Tarefas a realizar →
(1) Cite literalmente o trecho do texto sobre Nelson Rodrigues entre "Sinto cheiro de" e "nome da ideologia.", inclusive.
(2) Traduza para o inglês esta frase do texto sobre Nelson Rodrigues: "Nelson está na pauta mais uma vez, devido à adaptação dos seus textos no Fantástico."

Bloco de texto →
Sinto cheiro de podre no ar
“Aquelas pessoas estavam apodrecendo e não sabiam.” Assim
termina uma crônica de Nelson Rodrigues em seu livro O reacionário – memórias e confissões (Editora Nova Fronteira). Nelson
está na pauta mais uma vez, devido à adaptação dos seus textos no Fantástico. O
curioso é que muita gente que considera a palavra reacionário um xingamento ao mesmo tempo enaltece a obra do escritor, dizendo que ele faz falta e tal. Pinçam
algumas frases que atingem justamente a eles e acham que estão “lacrando”, como
costumam dizer.
A frase acima encerrava uma crônica de 1970, que falava sobre
um velho comunista que, numa reunião de intelectuais (“Preliminarmente, devo
confessar meu horror ao intelectuais, ou melhor dizendo, a quase todos os
intelectuais”), afirmou que era inevitável o assassinato em nome da ideologia.
Nelson, então, contestou: “Se você acha inevitável um assassinato de um
inocente, também é um assassino”.

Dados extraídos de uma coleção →
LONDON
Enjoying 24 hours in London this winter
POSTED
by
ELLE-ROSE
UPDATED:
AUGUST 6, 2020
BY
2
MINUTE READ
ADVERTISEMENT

---

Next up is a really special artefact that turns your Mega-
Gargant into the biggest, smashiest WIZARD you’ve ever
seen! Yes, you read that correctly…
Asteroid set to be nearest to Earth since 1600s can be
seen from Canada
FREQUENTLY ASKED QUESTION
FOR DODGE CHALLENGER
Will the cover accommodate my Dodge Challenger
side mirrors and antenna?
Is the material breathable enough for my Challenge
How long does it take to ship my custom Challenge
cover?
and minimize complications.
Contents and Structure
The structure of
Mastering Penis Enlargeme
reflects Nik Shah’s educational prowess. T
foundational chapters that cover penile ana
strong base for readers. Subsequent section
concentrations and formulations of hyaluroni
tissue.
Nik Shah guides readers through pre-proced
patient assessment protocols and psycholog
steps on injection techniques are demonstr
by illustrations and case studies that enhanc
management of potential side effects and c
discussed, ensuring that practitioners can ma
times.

Respostas por tarefa →
(1)
Sinto cheiro de podre no ar
“Aquelas pessoas estavam apodrecendo e não sabiam.” Assim
termina uma crônica de Nelson Rodrigues em seu livro O reacionário – memórias e confissões (Editora Nova Fronteira). Nelson
está na pauta mais uma vez, devido à adaptação dos seus textos no Fantástico. O
curioso é que muita gente que considera a palavra reacionário um xingamento ao mesmo tempo enaltece a obra do escritor, dizendo que ele faz falta e tal. Pinçam
algumas frases que atingem justamente a eles e acham que estão “lacrando”, como
costumam dizer.
A frase acima encerrava uma crônica de 1970, que falava sobre
um velho comunista que, numa reunião de intelectuais (“Preliminarmente, devo
confessar meu horror ao intelectuais, ou melhor dizendo, a quase todos os
intelectuais”), afirmou que era inevitável o assassinato em nome da ideologia.

(2) Nelson is on the agenda once again, due to the adaptation of his texts on Fantástico.